François Bayrou, porté par des sondages favorables, se montre de plus en plus confiant et fait des appels du pied à la gauche, en esquissant par exemple le "portrait-robot" de son éventuel Premier ministre, pas forcément un centriste. Après avoir oscillé pendant des mois entre 6% et 9%, le candidat UDF à la présidentielle a fait un bond dans les intentions de vote depuis début janvier, se situant désormais à 11-14% - soit plus ou moins le double de son score de 2002 (6,8%) - et devançant presque systématiquement Jean-Marie Le Pen. Il a également été conforté ces derniers jours par une étude BVA où 71% des personnes interrogées se disent favorables à un gouvernement d'union nationale, idée phare de son projet (mais trois points de moins qu’un sondage OpinionWay de début février). Et selon OpinionWay, 74% des Français estiment qu'il a raison de dénoncer la « foire aux promesses » de la campagne électorale.

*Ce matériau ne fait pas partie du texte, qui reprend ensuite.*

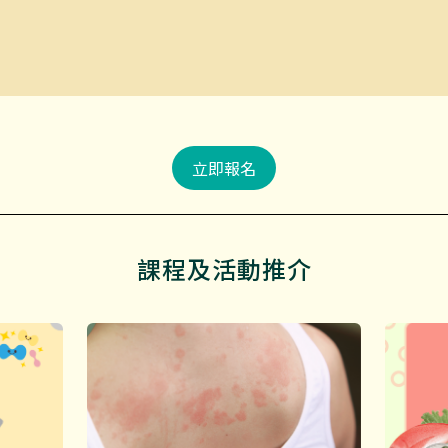
立即報名
課程及活動推介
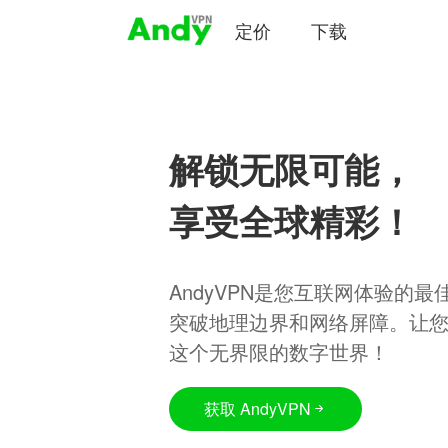
定价
下载
解锁无限可能，
享受全球精彩！
AndyVPN是您互联网体验的
突破地理边界和网络屏障。让
这个无界限的数字世界！
获取 AndyVPN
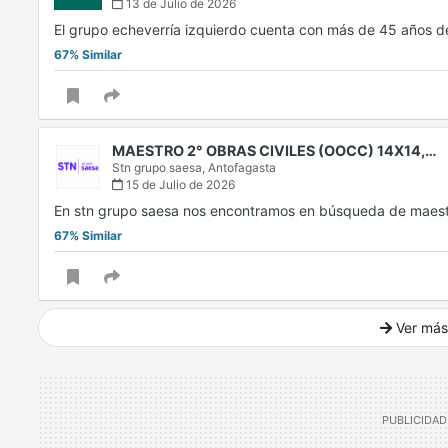
13 de Julio de 2026
El grupo echeverría izquierdo cuenta con más de 45 años d
67% Similar
MAESTRO 2° OBRAS CIVILES (OOCC) 14X14,…
Stn grupo saesa,
Antofagasta
15 de Julio de 2026
En stn grupo saesa nos encontramos en búsqueda de maest
67% Similar
Ver más
Ver mucho más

Jeudi 15 février, sur France 2, M. Bayrou a affiché sa confiance « je crois que je serai élu président de la République », a-t-il affirmé. « Les Français ont besoin de sortir de cette tenaille où on les enferme », de ce « choix établi à l'avance » entre la candidate socialisteSégolène Royal et l'UMP Nicolas Sarkozy.

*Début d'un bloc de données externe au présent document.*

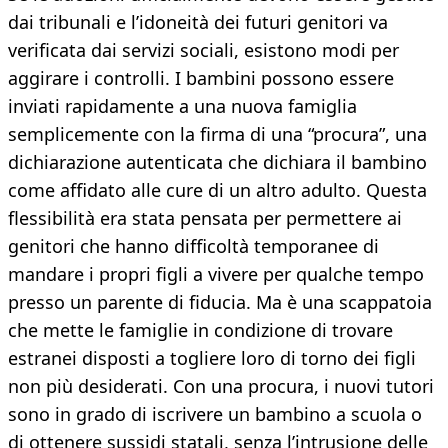
dai tribunali e l’idoneità dei futuri genitori va
verificata dai servizi sociali, esistono modi per
aggirare i controlli. I bambini possono essere
inviati rapidamente a una nuova famiglia
semplicemente con la firma di una “procura”, una
dichiarazione autenticata che dichiara il bambino
come affidato alle cure di un altro adulto. Questa
flessibilità era stata pensata per permettere ai
genitori che hanno difficoltà temporanee di
mandare i propri figli a vivere per qualche tempo
presso un parente di fiducia. Ma è una scappatoia
che mette le famiglie in condizione di trovare
estranei disposti a togliere loro di torno dei figli
non più desiderati. Con una procura, i nuovi tutori
sono in grado di iscrivere un bambino a scuola o
di ottenere sussidi statali, senza l’intrusione delle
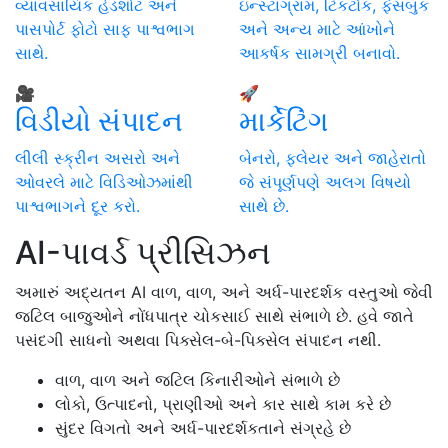
વ્યાવસાયિક હેડશોટ અને
ઇન્સ્ટાગ્રામ, ટિકટોક, ફેસબુક
પાસપોર્ટ ફોટો સાફ પાશ્વભાગ
અને અન્ય માટે આંખોને
સાથે.
આકર્ષક સામગ્રી બનાવો.
🎥
🚀
વિડીયો સંપાદન
માર્કેટિંગ
લીલી સ્ક્રીન અસરો અને
બેનરો, ફ્લેયર અને જાહેરાતો
ઓવરલે માટે વિડિઓઝમાંથી
જે સંપૂર્ણપણે અલગ વિષયો
પાશ્વભાગને દૂર કરો.
સાથે છે.
AI-પાવર્ડ પ્રીસિઝન
અમારું અદ્યતન AI વાળ, વાળ, અને અર્ધ-પારદર્શક વસ્તુઓ જેવી
જટિલ બાજુઓને નોંધપાત્ર ચોકસાઈ સાથે સંભાળે છે. હવે જાતે
પસંદગી સાધનો અથવા પિક્સેલ-બે-પિક્સેલ સંપાદન નથી.
વાળ, વાળ અને જટિલ કિનારીઓને સંભાળે છે
લોકો, ઉત્પાદનો, પ્રાણીઓ અને કાર સાથે કામ કરે છે
સુંદર વિગતો અને અર્ધ-પારદર્શકતાને સંગ્રહે છે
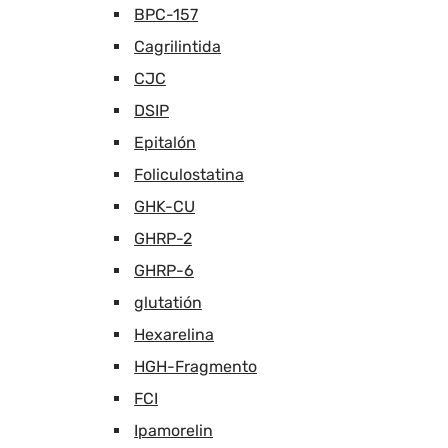
BPC-157
Cagrilintida
CJC
DSIP
Epitalón
Foliculostatina
GHK-CU
GHRP-2
GHRP-6
glutatión
Hexarelina
HGH-Fragmento
FCI
Ipamorelin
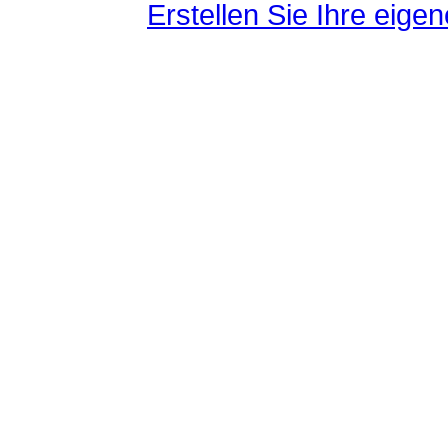
Erstellen Sie Ihre eig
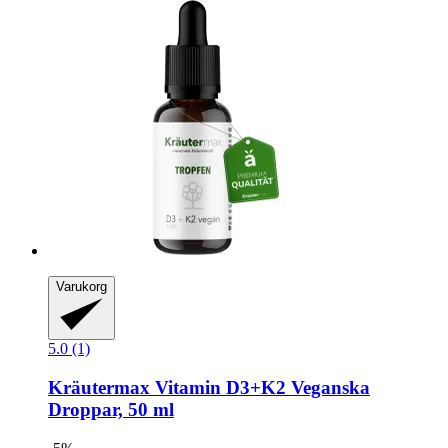
Varukorg
5.0 (1)
Kräutermax
Vitamin D3+K2 Veganska
Droppar, 50 ml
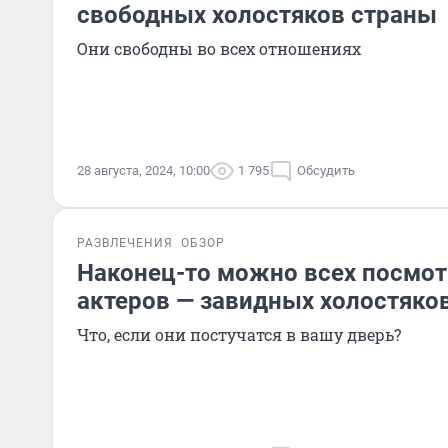
свободных холостяков страны
Они свободны во всех отношениях
28 августа, 2024, 10:00
1 795
Обсудить
РАЗВЛЕЧЕНИЯ
ОБЗОР
Наконец-то можно всех посмотр
актеров — завидных холостяко
Что, если они постучатся в вашу дверь?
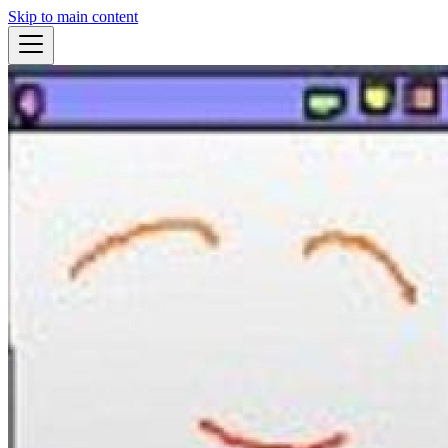
Skip to main content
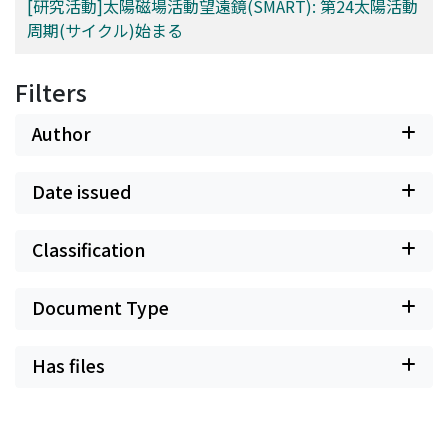
[研究活動]太陽磁場活動望遠鏡(SMART): 第24太陽活動
周期(サイクル)始まる
Filters
Author
Date issued
Classification
Document Type
Has files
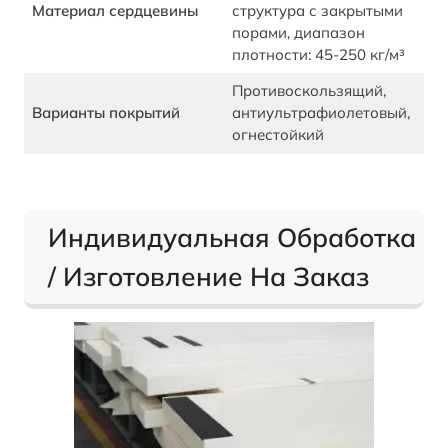
Материал сердцевины
структура с закрытыми
порами, диапазон
плотности: 45-250 кг/м³
Противоскользящий,
Варианты покрытий
антиультрафиолетовый,
огнестойкий
Индивидуальная Обработка
/ Изготовление На Заказ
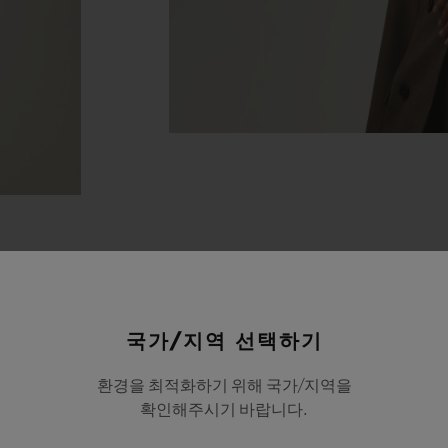
국가/지역 선택하기
환경을 최적화하기 위해 국가/지역을
확인해주시기 바랍니다.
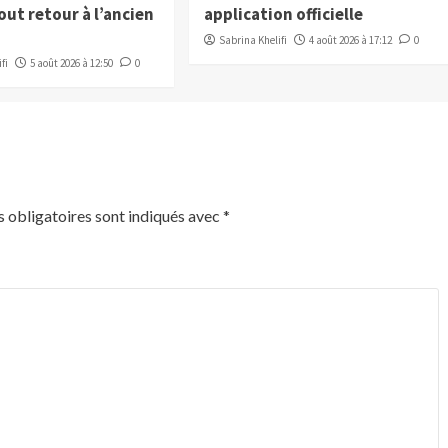
ut retour à l’ancien
application officielle
Sabrina Khelifi
4 août 2026 à 17:12
0
fi
5 août 2026 à 12:50
0
 obligatoires sont indiqués avec
*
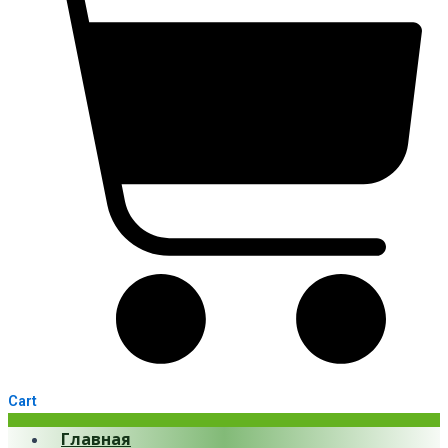
Cart
Главная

Esquissant le « portrait-robot » de son Premier ministre, il a convenu, pour la première fois publiquement, que ce ne serait pas forcément un centriste. « Si Jacques Delors était plus jeune, c'est ce type de profil que je choisirais », a-t-il dit à propos de l'ex-président socialiste de la Commission européenne. Un nouvel appel du pied aux électeurs sociaux-démocrates, après l'invitation de Michel Rocard à la dernière université d'été de l'UDF.
Le député des Pyrénées-Atlantiques a, par ailleurs, pris « cinq engagements ». Il se donne trois ans pour supprimer le déficit de fonctionnement de l'Etat. Il mettrait en place un dispositif, dont le coût est évalué à 6 milliards d'euros, permettant à chaque entreprise, quelle que soit sa taille, de créer deux emplois nouveaux sans charges (hormis les 10 % pour les retraites) pour une durée de cinq ans. Il s'engage à ce que, d'ici trois ans, pas un enfant n'entre en sixième sans savoir lire et écrire. Son gouvernement mettrait en oeuvre dès son entrée en fonctions un « plan de lutte contre l'exclusion ». Enfin, il propose de supprimer les cautions pour les locations de logement – « le cauchemar des familles » - en instaurant à la place un système d'assurance mutuelle.
Pour Dominique Reynié, professeur à Sciences Po Paris, François Bayrou vise « l'aile droite du Parti socialiste. Il voit qu'il y a une faille de doctrine et pense probablement que les forces que l'UMP lui a volées en 2002, il peut les reprendre au PS. Il a moins de marge de manoeuvre à l'UMP, dont Nicolas Sarkozy a fait sa machine ». M. Bayrou se dit pourtant convaincu que Nicolas Sarkozy va s'affaiblir dans l'opinion: « c'est comme les falaises sous l'effet des vagues. Pendant longtemps rien ne se passe, et un jour il y a une fissure ».
Longtemps ignoré par ses rivaux, M. Bayrou est à son tour devenu une cible. Après Laurent Fabius, qui a mis en garde l'électorat de gauche contre la tentation d'un vote Bayrou, « aimable imposture », le député Verts Noël Mamère a affirmé que « le centre a toujours choisi la droite » et « le fera encore ». Le Premier secrétaire du PS, François Hollande, a vu en Jean-Marie Le Pen « le seul troisième homme possible ». Et le directeur de campagne de M. Sarkozy, Xavier Bertrand, a affirmé que « le Front National n'est pas aussi bas que le disent les intentions de vote ». Ce qui a fait dire à M. Bayrou que « le PS et l'UMP appellent Le Pen désespérément au secours » en invoquant le spectre du 21 avril 2002, lorsque le président du FN avait accédé au second tour.
Outre la tentation du « vote utile », sa situation pourrait se trouver « compliquée » par plusieurs facteurs, signale François Miquet-Marty (LH2). Sa critique des « puissances médiatiques » risque de « faire moins mouche car il est de plus en plus médiatisé lui-même », et l'exposé de son programme économique et social peut « cliver ses soutiens », souligne-t-il.